[Records from a data collection]
========================

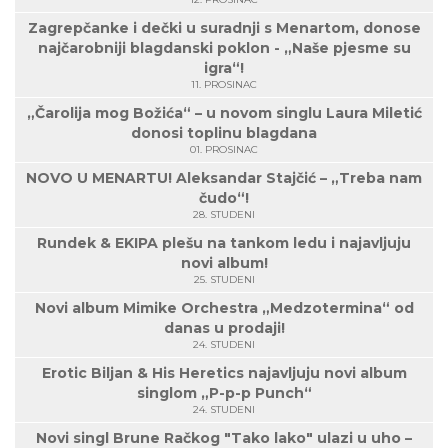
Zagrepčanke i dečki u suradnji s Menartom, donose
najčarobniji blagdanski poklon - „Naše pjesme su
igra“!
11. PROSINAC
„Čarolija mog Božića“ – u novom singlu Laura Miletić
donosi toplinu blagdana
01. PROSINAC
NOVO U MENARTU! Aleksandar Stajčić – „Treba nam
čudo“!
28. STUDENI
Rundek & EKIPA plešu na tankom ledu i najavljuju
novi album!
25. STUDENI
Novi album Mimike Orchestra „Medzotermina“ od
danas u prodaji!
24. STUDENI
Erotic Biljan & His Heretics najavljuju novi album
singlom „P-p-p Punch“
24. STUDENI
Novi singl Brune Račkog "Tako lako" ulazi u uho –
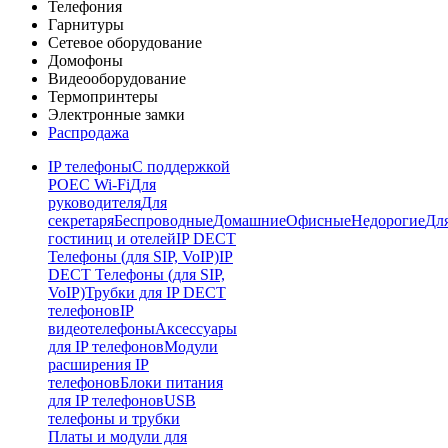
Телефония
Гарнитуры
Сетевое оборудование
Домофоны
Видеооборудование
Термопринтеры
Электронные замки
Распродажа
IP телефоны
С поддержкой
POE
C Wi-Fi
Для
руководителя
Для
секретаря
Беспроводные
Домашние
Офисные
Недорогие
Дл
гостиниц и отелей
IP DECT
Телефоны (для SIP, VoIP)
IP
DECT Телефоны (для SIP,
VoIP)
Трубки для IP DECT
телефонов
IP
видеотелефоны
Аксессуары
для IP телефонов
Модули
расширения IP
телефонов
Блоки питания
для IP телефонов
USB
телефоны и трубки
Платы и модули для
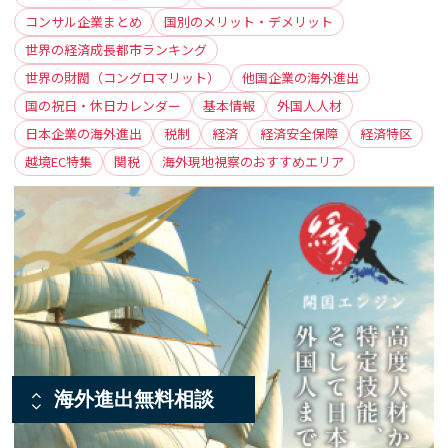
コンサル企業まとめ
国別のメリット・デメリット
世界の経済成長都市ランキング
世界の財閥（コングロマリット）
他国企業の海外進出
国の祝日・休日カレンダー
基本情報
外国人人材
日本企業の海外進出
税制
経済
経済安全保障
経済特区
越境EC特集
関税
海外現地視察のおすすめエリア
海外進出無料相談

========================

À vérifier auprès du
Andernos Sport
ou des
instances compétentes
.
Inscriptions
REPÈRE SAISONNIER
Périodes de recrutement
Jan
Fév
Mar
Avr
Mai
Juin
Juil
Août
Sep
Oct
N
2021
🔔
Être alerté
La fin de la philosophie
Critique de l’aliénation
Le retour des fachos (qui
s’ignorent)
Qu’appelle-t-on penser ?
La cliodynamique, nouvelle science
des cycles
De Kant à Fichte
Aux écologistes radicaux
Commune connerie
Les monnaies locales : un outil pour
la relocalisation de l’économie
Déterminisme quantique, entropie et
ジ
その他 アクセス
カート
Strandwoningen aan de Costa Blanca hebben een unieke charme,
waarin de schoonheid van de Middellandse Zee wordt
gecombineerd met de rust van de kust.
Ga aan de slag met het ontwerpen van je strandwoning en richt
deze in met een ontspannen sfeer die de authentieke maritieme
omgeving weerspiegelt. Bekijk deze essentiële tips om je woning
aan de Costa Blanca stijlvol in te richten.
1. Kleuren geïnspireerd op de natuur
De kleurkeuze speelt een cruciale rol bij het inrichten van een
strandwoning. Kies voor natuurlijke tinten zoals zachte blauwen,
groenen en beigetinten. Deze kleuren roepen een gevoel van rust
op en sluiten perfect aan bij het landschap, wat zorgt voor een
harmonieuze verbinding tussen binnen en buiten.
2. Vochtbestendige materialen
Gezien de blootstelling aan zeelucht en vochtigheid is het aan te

========================

## Instructions for the task
Recast the stretch of lines from the one containing "À vérifier auprès du" through the one containing "Critique de l’aliénation" as a Markdown table with the columns "No." and "Line", giving each line its own numbered row and omitting blank lines. Include no other lines.

## Response box
| No. | Line |
|---|---|
| 1 | À vérifier auprès du |
| 2 | Andernos Sport |
| 3 | ou des |
| 4 | instances compétentes |
| 5 | . |
| 6 | Inscriptions |
| 7 | REPÈRE SAISONNIER |
| 8 | Périodes de recrutement |
| 9 | Jan |
| 10 | Fév |
| 11 | Mar |
| 12 | Avr |
| 13 | Mai |
| 14 | Juin |
| 15 | Juil |
| 16 | Août |
| 17 | Sep |
| 18 | Oct |
| 19 | N |
| 20 | 2021 |
| 21 | 🔔 |
| 22 | Être alerté |
| 23 | La fin de la philosophie |
| 24 | Critique de l’aliénation |